Task prompt: Top to bottom, give the entries again exactly as written.

Records provided:

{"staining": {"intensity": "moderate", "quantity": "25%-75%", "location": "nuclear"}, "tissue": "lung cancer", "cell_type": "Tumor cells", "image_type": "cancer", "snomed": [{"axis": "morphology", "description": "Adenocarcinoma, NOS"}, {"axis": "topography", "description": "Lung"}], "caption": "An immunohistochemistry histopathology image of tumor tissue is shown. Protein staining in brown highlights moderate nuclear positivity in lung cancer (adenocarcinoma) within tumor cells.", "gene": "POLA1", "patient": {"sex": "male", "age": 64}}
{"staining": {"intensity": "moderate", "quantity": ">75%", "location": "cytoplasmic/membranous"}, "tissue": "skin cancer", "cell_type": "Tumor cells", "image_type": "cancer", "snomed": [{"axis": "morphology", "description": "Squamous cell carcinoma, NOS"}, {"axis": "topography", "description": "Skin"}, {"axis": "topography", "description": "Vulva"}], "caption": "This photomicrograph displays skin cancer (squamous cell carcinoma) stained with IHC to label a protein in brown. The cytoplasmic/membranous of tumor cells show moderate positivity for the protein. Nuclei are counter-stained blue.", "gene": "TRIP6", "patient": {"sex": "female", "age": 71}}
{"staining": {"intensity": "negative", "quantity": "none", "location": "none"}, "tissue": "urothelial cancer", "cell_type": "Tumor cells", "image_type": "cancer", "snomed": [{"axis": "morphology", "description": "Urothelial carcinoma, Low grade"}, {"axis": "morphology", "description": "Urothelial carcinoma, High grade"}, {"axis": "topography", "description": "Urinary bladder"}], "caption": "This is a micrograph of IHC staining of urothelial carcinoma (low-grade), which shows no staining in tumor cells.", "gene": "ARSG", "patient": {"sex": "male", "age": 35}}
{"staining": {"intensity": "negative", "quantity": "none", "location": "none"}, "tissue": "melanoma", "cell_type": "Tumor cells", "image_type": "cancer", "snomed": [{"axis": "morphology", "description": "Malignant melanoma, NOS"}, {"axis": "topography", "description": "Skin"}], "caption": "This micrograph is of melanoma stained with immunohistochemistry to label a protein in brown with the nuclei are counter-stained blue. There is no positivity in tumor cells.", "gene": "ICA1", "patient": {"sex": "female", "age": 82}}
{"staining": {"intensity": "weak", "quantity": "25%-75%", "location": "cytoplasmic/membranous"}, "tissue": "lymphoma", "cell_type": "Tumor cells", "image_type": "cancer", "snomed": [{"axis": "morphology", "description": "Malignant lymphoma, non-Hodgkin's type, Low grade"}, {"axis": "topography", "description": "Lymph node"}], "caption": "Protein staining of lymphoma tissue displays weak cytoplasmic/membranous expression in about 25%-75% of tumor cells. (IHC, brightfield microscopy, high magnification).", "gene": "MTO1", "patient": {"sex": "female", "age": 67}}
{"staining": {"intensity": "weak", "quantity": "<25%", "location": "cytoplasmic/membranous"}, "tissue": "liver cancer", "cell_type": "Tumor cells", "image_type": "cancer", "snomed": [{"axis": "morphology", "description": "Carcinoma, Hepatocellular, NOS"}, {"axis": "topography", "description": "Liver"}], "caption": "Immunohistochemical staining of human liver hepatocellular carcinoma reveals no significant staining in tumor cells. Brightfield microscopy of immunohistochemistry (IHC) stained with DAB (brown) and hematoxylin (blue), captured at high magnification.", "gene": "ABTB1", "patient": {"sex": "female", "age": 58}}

Expected answer:
{"staining": {"intensity": "moderate", "quantity": "25%-75%", "location": "nuclear"}, "tissue": "lung cancer", "cell_type": "Tumor cells", "image_type": "cancer", "snomed": [{"axis": "morphology", "description": "Adenocarcinoma, NOS"}, {"axis": "topography", "description": "Lung"}], "caption": "An immunohistochemistry histopathology image of tumor tissue is shown. Protein staining in brown highlights moderate nuclear positivity in lung cancer (adenocarcinoma) within tumor cells.", "gene": "POLA1", "patient": {"sex": "male", "age": 64}}
{"staining": {"intensity": "moderate", "quantity": ">75%", "location": "cytoplasmic/membranous"}, "tissue": "skin cancer", "cell_type": "Tumor cells", "image_type": "cancer", "snomed": [{"axis": "morphology", "description": "Squamous cell carcinoma, NOS"}, {"axis": "topography", "description": "Skin"}, {"axis": "topography", "description": "Vulva"}], "caption": "This photomicrograph displays skin cancer (squamous cell carcinoma) stained with IHC to label a protein in brown. The cytoplasmic/membranous of tumor cells show moderate positivity for the protein. Nuclei are counter-stained blue.", "gene": "TRIP6", "patient": {"sex": "female", "age": 71}}
{"staining": {"intensity": "negative", "quantity": "none", "location": "none"}, "tissue": "urothelial cancer", "cell_type": "Tumor cells", "image_type": "cancer", "snomed": [{"axis": "morphology", "description": "Urothelial carcinoma, Low grade"}, {"axis": "morphology", "description": "Urothelial carcinoma, High grade"}, {"axis": "topography", "description": "Urinary bladder"}], "caption": "This is a micrograph of IHC staining of urothelial carcinoma (low-grade), which shows no staining in tumor cells.", "gene": "ARSG", "patient": {"sex": "male", "age": 35}}
{"staining": {"intensity": "negative", "quantity": "none", "location": "none"}, "tissue": "melanoma", "cell_type": "Tumor cells", "image_type": "cancer", "snomed": [{"axis": "morphology", "description": "Malignant melanoma, NOS"}, {"axis": "topography", "description": "Skin"}], "caption": "This micrograph is of melanoma stained with immunohistochemistry to label a protein in brown with the nuclei are counter-stained blue. There is no positivity in tumor cells.", "gene": "ICA1", "patient": {"sex": "female", "age": 82}}
{"staining": {"intensity": "weak", "quantity": "25%-75%", "location": "cytoplasmic/membranous"}, "tissue": "lymphoma", "cell_type": "Tumor cells", "image_type": "cancer", "snomed": [{"axis": "morphology", "description": "Malignant lymphoma, non-Hodgkin's type, Low grade"}, {"axis": "topography", "description": "Lymph node"}], "caption": "Protein staining of lymphoma tissue displays weak cytoplasmic/membranous expression in about 25%-75% of tumor cells. (IHC, brightfield microscopy, high magnification).", "gene": "MTO1", "patient": {"sex": "female", "age": 67}}
{"staining": {"intensity": "weak", "quantity": "<25%", "location": "cytoplasmic/membranous"}, "tissue": "liver cancer", "cell_type": "Tumor cells", "image_type": "cancer", "snomed": [{"axis": "morphology", "description": "Carcinoma, Hepatocellular, NOS"}, {"axis": "topography", "description": "Liver"}], "caption": "Immunohistochemical staining of human liver hepatocellular carcinoma reveals no significant staining in tumor cells. Brightfield microscopy of immunohistochemistry (IHC) stained with DAB (brown) and hematoxylin (blue), captured at high magnification.", "gene": "ABTB1", "patient": {"sex": "female", "age": 58}}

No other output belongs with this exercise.